─── DATASET RECORDS ───

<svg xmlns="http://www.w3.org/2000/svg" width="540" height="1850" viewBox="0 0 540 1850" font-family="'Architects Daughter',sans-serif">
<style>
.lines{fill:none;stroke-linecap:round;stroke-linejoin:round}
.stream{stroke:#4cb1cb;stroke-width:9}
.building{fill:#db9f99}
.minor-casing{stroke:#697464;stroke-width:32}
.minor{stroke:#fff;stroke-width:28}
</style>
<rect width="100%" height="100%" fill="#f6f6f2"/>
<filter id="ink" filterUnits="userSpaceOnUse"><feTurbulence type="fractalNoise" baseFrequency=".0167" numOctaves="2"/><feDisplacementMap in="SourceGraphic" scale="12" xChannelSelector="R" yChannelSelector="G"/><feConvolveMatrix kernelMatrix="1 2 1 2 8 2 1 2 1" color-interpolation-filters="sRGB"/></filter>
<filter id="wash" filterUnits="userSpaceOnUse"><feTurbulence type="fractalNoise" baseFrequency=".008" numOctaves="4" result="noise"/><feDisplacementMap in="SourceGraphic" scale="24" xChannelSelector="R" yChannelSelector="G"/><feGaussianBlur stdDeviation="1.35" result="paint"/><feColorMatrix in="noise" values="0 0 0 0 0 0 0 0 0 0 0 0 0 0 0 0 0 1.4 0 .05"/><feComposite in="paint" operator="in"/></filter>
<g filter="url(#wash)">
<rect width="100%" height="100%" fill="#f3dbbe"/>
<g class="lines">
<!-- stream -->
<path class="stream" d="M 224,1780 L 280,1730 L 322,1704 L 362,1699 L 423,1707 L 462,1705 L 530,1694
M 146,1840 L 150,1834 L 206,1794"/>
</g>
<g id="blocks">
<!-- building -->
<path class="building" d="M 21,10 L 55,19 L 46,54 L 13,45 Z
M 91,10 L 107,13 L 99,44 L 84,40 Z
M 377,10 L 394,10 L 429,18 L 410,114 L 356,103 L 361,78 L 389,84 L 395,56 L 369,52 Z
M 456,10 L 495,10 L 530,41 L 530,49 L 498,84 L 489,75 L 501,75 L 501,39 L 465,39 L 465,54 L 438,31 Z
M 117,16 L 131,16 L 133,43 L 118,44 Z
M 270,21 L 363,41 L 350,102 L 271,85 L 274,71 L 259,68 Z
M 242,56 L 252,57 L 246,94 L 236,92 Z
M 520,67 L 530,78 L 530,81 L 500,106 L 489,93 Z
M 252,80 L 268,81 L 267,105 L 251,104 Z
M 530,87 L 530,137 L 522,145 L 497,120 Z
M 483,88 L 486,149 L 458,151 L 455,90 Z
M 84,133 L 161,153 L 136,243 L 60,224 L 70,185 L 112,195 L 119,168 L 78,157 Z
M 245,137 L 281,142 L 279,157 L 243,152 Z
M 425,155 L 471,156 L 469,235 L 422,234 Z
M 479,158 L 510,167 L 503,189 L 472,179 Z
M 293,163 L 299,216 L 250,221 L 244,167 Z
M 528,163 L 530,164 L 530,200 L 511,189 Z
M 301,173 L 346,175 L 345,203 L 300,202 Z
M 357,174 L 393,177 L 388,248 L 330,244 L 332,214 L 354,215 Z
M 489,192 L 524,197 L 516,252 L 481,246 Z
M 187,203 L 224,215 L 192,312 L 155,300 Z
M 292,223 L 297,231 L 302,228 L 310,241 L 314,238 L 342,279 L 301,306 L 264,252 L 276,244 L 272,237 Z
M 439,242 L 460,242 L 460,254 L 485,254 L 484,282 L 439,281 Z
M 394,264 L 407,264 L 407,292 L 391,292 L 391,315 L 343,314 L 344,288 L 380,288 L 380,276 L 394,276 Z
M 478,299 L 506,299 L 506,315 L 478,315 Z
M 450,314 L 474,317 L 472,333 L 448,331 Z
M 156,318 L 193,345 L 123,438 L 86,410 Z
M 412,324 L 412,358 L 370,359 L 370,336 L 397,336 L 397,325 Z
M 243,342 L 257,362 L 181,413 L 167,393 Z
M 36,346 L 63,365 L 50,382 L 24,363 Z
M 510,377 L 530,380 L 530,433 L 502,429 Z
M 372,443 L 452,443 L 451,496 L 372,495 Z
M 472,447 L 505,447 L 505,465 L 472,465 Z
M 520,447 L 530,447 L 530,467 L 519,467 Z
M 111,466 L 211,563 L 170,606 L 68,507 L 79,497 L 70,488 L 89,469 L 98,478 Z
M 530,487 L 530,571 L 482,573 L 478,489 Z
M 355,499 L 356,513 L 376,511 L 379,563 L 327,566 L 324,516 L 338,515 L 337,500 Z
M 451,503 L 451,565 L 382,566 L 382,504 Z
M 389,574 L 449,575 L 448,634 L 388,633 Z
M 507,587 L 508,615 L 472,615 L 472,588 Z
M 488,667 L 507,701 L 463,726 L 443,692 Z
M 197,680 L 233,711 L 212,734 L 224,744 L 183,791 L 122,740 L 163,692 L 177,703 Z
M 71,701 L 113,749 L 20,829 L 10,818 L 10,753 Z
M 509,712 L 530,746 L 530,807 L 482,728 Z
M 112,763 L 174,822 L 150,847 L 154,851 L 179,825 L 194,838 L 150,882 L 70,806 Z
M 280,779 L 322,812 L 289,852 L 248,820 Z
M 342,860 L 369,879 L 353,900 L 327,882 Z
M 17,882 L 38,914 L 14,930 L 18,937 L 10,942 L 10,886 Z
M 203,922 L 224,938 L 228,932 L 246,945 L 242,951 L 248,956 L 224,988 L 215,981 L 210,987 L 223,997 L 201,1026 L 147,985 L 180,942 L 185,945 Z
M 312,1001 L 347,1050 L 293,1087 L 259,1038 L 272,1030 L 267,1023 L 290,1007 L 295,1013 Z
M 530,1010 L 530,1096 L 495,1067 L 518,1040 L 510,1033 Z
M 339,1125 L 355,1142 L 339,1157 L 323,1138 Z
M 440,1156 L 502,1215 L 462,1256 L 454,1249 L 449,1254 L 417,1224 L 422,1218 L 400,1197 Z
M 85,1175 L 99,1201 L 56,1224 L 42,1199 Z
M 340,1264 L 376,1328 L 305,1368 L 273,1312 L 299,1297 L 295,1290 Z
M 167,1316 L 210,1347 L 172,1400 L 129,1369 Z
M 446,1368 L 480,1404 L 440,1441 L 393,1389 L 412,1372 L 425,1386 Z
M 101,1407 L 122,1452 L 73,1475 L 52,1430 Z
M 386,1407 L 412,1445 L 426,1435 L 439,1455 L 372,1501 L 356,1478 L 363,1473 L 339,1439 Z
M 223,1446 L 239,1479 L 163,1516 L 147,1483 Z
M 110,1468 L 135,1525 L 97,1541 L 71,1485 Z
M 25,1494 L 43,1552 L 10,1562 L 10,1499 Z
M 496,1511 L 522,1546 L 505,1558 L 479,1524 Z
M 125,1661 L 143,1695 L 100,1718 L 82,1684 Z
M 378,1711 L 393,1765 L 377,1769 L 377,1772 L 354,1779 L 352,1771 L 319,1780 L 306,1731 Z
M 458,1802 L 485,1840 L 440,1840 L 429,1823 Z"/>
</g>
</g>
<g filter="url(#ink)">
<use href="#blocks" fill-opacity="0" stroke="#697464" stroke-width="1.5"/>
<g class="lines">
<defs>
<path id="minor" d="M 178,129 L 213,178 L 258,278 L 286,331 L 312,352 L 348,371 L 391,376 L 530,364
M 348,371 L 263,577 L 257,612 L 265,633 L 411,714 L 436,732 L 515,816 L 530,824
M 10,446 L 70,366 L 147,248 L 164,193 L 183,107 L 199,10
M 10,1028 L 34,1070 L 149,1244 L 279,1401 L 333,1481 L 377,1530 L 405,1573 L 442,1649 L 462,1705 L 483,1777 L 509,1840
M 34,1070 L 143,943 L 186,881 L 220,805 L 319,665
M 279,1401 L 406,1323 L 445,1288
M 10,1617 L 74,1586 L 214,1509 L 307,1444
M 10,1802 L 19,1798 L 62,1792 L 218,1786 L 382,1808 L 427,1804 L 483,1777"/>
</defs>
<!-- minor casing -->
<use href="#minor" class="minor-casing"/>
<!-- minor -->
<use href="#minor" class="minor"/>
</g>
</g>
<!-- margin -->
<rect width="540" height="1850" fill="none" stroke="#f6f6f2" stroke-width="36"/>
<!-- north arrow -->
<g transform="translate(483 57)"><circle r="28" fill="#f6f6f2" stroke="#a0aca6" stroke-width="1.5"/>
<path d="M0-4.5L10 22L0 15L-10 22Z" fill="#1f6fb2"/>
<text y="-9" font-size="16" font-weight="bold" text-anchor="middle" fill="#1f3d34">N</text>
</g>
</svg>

───

● **WHAT THE TASK REQUIRES**: Scan the lines above for the word "path" and copy every one where it occurs.

● **PROBLEM SOLUTION**:
<path class="stream" d="M 224,1780 L 280,1730 L 322,1704 L 362,1699 L 423,1707 L 462,1705 L 530,1694
<path class="building" d="M 21,10 L 55,19 L 46,54 L 13,45 Z
<path id="minor" d="M 178,129 L 213,178 L 258,278 L 286,331 L 312,352 L 348,371 L 391,376 L 530,364
<path d="M0-4.5L10 22L0 15L-10 22Z" fill="#1f6fb2"/>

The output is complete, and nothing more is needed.